Cache cache cache, turns into cash cash cash…
At least that’s the general theory and in most instances, it seems to be right. For cryptonight coins, 2MB of fast memory is needed per thread. Depending on the CPU architecture, this could be L2, L3 or even L4 cache. In my short journey into the world of crypto mining, I haven’t found this to always be the case. While I don’t have any screen shots and the numbers I will talk about have to come from my beleaguered memory, they are close enough to get the point across.
Where it all started
The first system I got that was dedicated for mining was an HP Proliant DL580G7 with X7542 processors. I bought it because others said they were mining with it and since I like to be a dense blockhead, I figured dual and quad cpus systems were the way to go if I could GPU mine with them as well. I didn’t realize then that AES instructions weren’t in every Xeon chip so I had no idea that the server I just bought had garbage performance when it came to CPU mining. This thing would JUST touch 400H/s at like 580W on the X7542s… LOL So after some more reading and seeing a post by someone else, I ended up with a set of four E7-8837 processors for $35 shipped. While not hyper threaded, these 8 core CPUs have 24MB of L3 cache and will actually yield 1650-1700H/s at roughly the same power consumption as the X7542s. For $35? Hell yeah!
More is better right?
So everyone on the Interwebs, forums, and this new fangled thing called Reddit and Discord (Can we just go back to AIM and mIRC?) state that optimum performance is basically derived by fast on die memory divided by 2. This should mean that more L2/L3 cache the better right? Well, maybe not so much. I spent a lot of time poking around Intel’s Ark site to figure out what would work with the bulk purchase of server equipment that I picked up at government auction. For the HP DL580G7 boxes, the king of the heap for the socket 1567 appears to be the E7-4870 processor. This 2.4GHz 10 core monster packs a whopping 30MB of L3 cache and it is hyper threaded. When you compare it to the E7-8837’s that are 2.6GHz, 8 core and 24MB of L3 cache, you would expect it to pretty much put up 20-25% higher numbers. You know that trumpet sound that plays when someone fails? That’s what the E7-4870 has gotten in every single test I have tried.
How it went down
I started scouring my favorite place to cop tech deals, good ol faithful, Ebay. I missed out on a couple of auctions for this mystical beast of a processor which in the long run probably was for the best. I ended up finding some guy trying to sell a big lot of CPUs including 12 of the 4870s. I negotiated to take them all for $420 shipped since by this point I already had two DL580 G7s running with plans for more. When they finally came in I was oh so super excited. I rushed to power down the one box (that also had four GPUs in it by now) so that I could pull the processory / memory cassette and swap in this 30MB goodness. I mean with 30MB of L3 cache and four processors, this should be 60 threads at like 35-38H/s which would have totaled 2100 to 2300H/s! Yes it sucks down more juice than a Vega frontier but it would cost me less than $500 per box and I’d have a bunch of extra stuff like PSUs for GPUS that I wouldn’t have to buy.

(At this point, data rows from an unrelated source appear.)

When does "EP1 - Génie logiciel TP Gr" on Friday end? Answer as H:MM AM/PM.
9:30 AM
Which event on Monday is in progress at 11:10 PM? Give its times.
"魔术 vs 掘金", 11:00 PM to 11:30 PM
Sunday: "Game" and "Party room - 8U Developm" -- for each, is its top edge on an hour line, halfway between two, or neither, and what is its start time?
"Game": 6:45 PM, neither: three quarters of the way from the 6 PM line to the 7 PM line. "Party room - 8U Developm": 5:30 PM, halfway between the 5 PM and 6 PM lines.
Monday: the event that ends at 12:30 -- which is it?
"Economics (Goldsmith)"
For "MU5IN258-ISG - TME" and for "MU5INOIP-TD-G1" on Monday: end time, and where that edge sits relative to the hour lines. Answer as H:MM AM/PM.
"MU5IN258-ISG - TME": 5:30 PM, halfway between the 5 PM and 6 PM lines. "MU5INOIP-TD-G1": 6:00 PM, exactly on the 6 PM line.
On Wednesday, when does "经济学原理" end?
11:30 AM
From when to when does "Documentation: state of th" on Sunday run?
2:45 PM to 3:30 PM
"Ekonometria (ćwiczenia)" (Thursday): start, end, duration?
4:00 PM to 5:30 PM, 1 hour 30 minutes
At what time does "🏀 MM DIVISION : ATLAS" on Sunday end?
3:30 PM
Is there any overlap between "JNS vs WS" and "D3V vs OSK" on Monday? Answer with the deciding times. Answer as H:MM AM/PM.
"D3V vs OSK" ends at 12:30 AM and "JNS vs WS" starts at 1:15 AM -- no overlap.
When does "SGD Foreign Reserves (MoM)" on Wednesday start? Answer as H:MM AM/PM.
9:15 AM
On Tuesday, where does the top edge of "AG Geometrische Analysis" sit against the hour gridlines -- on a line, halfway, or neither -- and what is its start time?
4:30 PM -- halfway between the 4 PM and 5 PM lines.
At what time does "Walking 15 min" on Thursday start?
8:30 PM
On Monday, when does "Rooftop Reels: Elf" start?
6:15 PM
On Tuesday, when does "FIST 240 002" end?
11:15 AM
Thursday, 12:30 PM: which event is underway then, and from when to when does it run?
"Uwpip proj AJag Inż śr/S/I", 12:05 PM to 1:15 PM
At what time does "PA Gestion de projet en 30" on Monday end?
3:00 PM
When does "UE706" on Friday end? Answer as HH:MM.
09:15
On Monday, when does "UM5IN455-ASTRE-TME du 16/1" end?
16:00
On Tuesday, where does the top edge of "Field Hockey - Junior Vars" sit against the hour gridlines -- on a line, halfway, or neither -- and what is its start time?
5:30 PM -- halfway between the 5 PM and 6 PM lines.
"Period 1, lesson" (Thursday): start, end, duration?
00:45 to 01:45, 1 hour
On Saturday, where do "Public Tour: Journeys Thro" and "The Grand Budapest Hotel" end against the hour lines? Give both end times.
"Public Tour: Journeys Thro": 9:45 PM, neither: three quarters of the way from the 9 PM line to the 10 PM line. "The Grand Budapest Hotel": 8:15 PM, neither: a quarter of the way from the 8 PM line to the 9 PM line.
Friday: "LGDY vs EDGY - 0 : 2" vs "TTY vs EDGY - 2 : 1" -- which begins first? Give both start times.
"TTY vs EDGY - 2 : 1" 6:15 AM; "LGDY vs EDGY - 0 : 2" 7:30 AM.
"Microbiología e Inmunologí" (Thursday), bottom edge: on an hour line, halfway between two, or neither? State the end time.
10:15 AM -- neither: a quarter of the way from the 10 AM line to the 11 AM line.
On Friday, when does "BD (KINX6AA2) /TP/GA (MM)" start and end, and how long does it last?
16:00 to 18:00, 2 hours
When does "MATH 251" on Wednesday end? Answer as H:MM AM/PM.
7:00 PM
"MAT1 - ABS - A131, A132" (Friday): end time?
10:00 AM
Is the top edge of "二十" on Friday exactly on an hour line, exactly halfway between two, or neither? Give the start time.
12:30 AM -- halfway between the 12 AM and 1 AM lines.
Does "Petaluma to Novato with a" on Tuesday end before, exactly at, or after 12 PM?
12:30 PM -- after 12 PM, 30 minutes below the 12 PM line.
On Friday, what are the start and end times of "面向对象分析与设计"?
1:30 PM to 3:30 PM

In five minutes I had the cassette out, the heat sinks off, the new chips in and greased up and I was pushing the power button. Now, if you have never used any of the HP server iron like the Proliant DL580 G7s, you wouldn’t know that these things take FOREVER to boot. Before the system BIOS ever comes up, there is a whole subset of routines that fire up for remote management and control. Well, after 15 minutes, I finally gave up hope that the server was going to come up. I tried the memory swap game, the take out some cpus game, reset the nvram, you know, all the regular troubleshooting things you would do when a box won’t boot. Finally, I decided that the box probably needed a firmware update so I threw the 8837’s back in because mind you, 2 hours have now passed and 4 GPU’s haven’t been working.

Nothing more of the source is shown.